The sequences downloaded from the Influenza Research Database have all the same length and so they can be considered as a multiple sequence alignment. Using the program PdbTool (https://github.com/christophfeinauer/PdbTool.jl) we mapped each position in the sequence dataset to the corresponding residue on the PDB file.

From the PDB file we built a contact map between the protein residues by considering in contact two residues whose α-carbons are nearer than 8.5 Å. We mapped this contact map on the indexes of our MSA obtaining matrix Ci,j, with i and j in the range 1 to 566 and Ci,j = 1 if the residues corresponding to sites i and j on the PDB are in contact and Ci,j = 0 otherwise. Not all the 566 residues in the MSA were mapped on a residue of the PDB, so we also added a contact between these sites not mapped on the the PDB file and their along-chain neighbors.

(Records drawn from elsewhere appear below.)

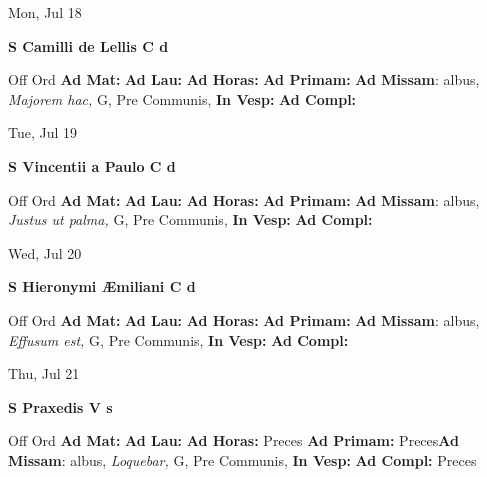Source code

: \documentclass[10pt]{memoir}
\begin{document}
\begin{center}
\begin{minipage}{3.5in}
\vspace{2em}
\begin{center}Mon, Jul 18
\end{center}
\textbf{ \large S Camilli de Lellis C
\textnormal{\normalsize d}}

\begin{justify}Off Ord
\textbf{Ad Mat: }
\textbf{Ad Lau: }
\textbf{Ad Horas: }
\textbf{Ad Primam: }\textbf{Ad Missam}: albus, \textit{Majorem hac,} G, Pre Communis, 
\textbf{In Vesp: }
\textbf{Ad Compl: }
\end{justify}
\end{minipage}
\end{center}

\begin{center}
\begin{minipage}{3.5in}
\vspace{2em}
\begin{center}Tue, Jul 19
\end{center}
\textbf{ \large S Vincentii a Paulo C
\textnormal{\normalsize d}}

\begin{justify}Off Ord
\textbf{Ad Mat: }
\textbf{Ad Lau: }
\textbf{Ad Horas: }
\textbf{Ad Primam: }\textbf{Ad Missam}: albus, \textit{Justus ut palma,} G, Pre Communis, 
\textbf{In Vesp: }
\textbf{Ad Compl: }
\end{justify}
\end{minipage}
\end{center}

\begin{center}
\begin{minipage}{3.5in}
\vspace{2em}
\begin{center}Wed, Jul 20
\end{center}
\textbf{ \large S Hieronymi Æmiliani C
\textnormal{\normalsize d}}

\begin{justify}Off Ord
\textbf{Ad Mat: }
\textbf{Ad Lau: }
\textbf{Ad Horas: }
\textbf{Ad Primam: }\textbf{Ad Missam}: albus, \textit{Effusum est,} G, Pre Communis, 
\textbf{In Vesp: }
\textbf{Ad Compl: }
\end{justify}
\end{minipage}
\end{center}

\begin{center}
\begin{minipage}{3.5in}
\vspace{2em}
\begin{center}Thu, Jul 21
\end{center}
\textbf{ \large S Praxedis V
\textnormal{\normalsize s}}

\begin{justify}Off Ord
\textbf{Ad Mat: }
\textbf{Ad Lau: }
\textbf{Ad Horas: }Preces
\textbf{Ad Primam: }Preces\textbf{Ad Missam}: albus, \textit{Loquebar,} G, Pre Communis, 
\textbf{In Vesp: }
\textbf{Ad Compl: }Preces
\end{justify}
\end{minipage}
\end{center}
\end{document}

We compared the consensus sequences of consecutive years and kept track of mutations at each site i and time t by employing a mutation matrix mi,t, where mi,t = 0 corresponds to a match between the amino acids at site i in the consensus sequences at times t and t − 1 and a mi,t = 1 corresponds to a mismatch (implying that a mutation got fixed during that year). Thus, matrix m has size 566 (sites) × 33 (years).

We built a similar matrix m also for one of our simulations on protein 16 pk, chain H (PDB name) after discretizing their times to a number of bins comparable to the number of years available from influenza Hemagglutinin history.

From matrix m, we built an undirected graph whose nodes are labeled (i,t) by a site i and a year t and whose links connect nodes whose sites are in contact and whose associated times (year or bin) differ by no more than two units. An avalanche is then defined as a connected component of the graph.